ЧТО СДЕЛАТЬ:
Перескажите короче абзац воспоминаний, который начинается словами «C Кашуком я познакомился», и сохраните его основные факты.

ТЕКСТ:
╭──

А в общем, газетные будни в Поярково мало чем отличались от работы в Покровке или Смирных. Ирония, как и везде, была в газете не в чести, критика строго дозировалась и глубже дозволенного журналистские перья не копали. На излете застоя душно было в районной газете! Хотелось свежего воздуха, а где его возьмешь?

Поневоле куда-нибудь, да потянет.

* * *
Сказано – сделано. В мае 80-го я съездил в Благовещенск на областное совещание молодых литераторов, в июне – слетал в Москву на сессию. А в конце июля, уволившись из газеты, сел в поезд и подался во Владивосток. Тогда казалось: в большом городе и воздух свежей, и света больше.

Первым, кого я встретил во Владивостоке, был Юрий Кашук. Тогда он работал в ТУРНИФ – Тихоокеанском управлении промысловой разведки и научно-исследовательского флота, заместителем начальника какого-то, трудно произносимого, отдела. Увидев меня, небритого и помятого, в коридоре Управления, поэт не удивился. Спросил лишь:

– С дороги? Откуда на этот раз?

– С Амура.

– Пойдём в “Серую лошадь”, пообедаем. Заодно и поговорим…

* * *
C Кашуком я познакомился в 1972 году – на семинаре молодых литераторов во Владивостоке. Он вёл поэтическую секцию – вместе с Ильёй Фаликовым и Борисом Лапузиным, которого я знал по литературному объединению “Лотос”. Впрочем, на преференции я не рассчитывал: привык надеяться лишь на себя.

Единственный, кто обратил тогда на меня внимание, был поэт Геннадий Лысенко (12). На семинаре (он проходил в читальном зале краевой библиотеки) мы случайно оказались за одним столом. Поэт был хмур, явно маялся с похмелья, рассеянно слушал велеречивых “мэтров” и ждал перерыва на обед. Обратил внимание на лежавшие передо мной на столе рукописные странички, сказал без обиняков:

– Ну-ка, дай, посмотрю, – подгреб к себе стихи, выдернул наугад одно из них и быстро пробежал глазами. Потом вынул из кармана автоматическую ручку и начал быстро что-то писать в уголке страницы. Я с любопытством покосился на мелкие неровные строчки: “Необходимо дать в печати…” Вот это да! Если есть в жизни счастье, то в тот момент я ощутил его в полной мере.

╰──

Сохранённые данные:
╭──

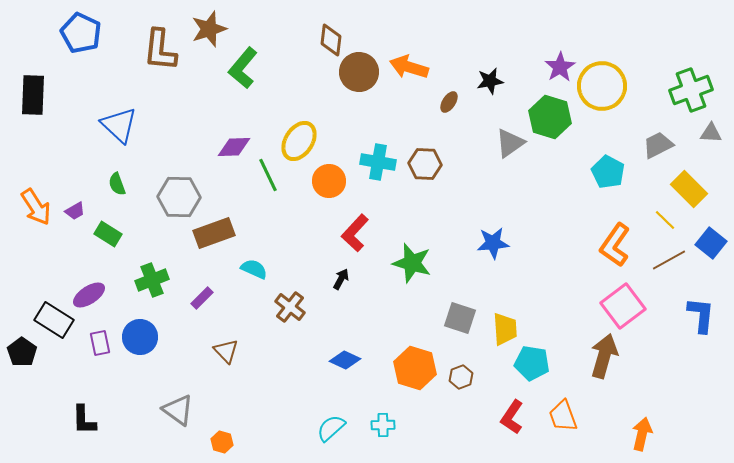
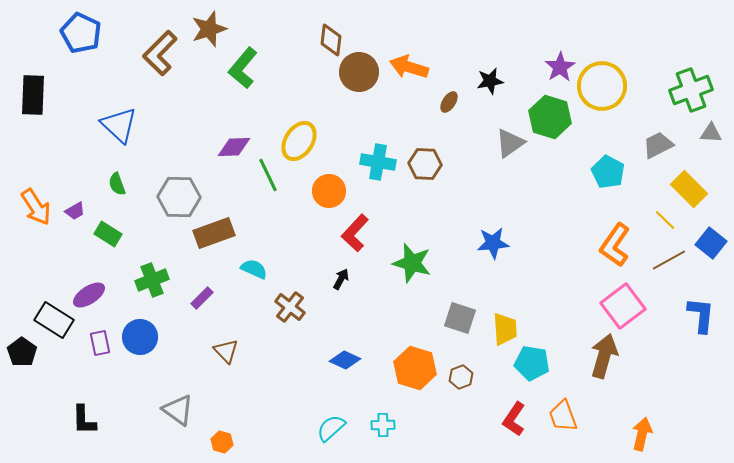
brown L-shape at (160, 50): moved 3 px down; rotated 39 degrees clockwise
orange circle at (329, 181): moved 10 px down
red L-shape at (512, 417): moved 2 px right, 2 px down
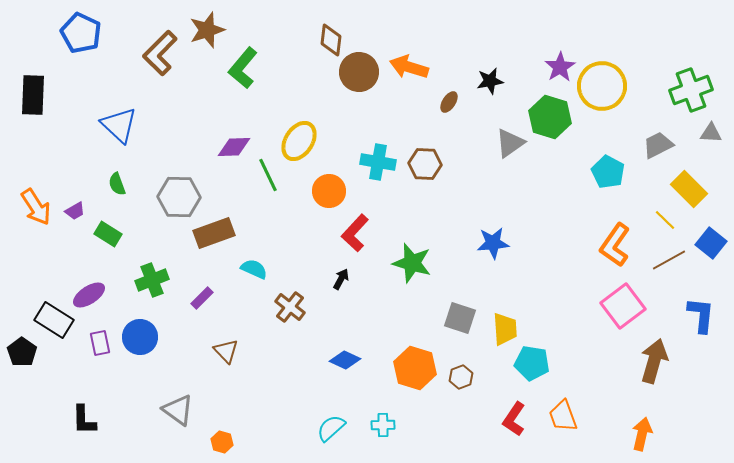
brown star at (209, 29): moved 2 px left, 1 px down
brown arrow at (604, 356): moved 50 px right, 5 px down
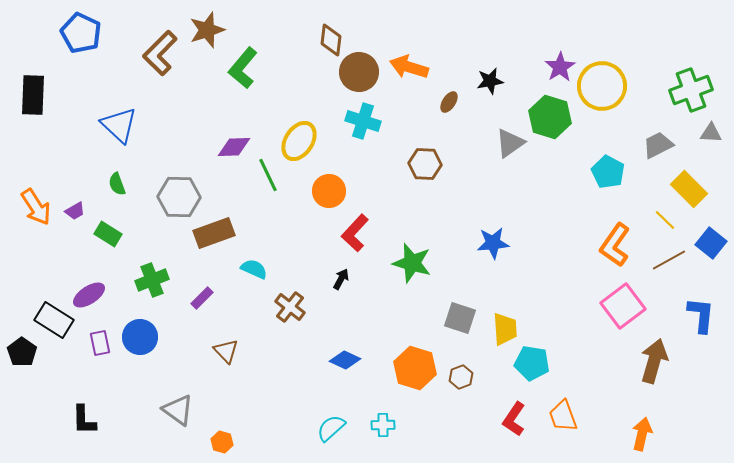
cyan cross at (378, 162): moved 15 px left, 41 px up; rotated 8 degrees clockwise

╰──

ОТВЕТ:
С Кашуком я познакомился в 1972 году во Владивостоке на семинаре молодых литераторов. Там он вёл поэтическую секцию вместе с Ильёй Фаликовым и Борисом Лапузиным, которого я знал по литобъединению «Лотос». На особое отношение я не рассчитывал и надеялся только на себя.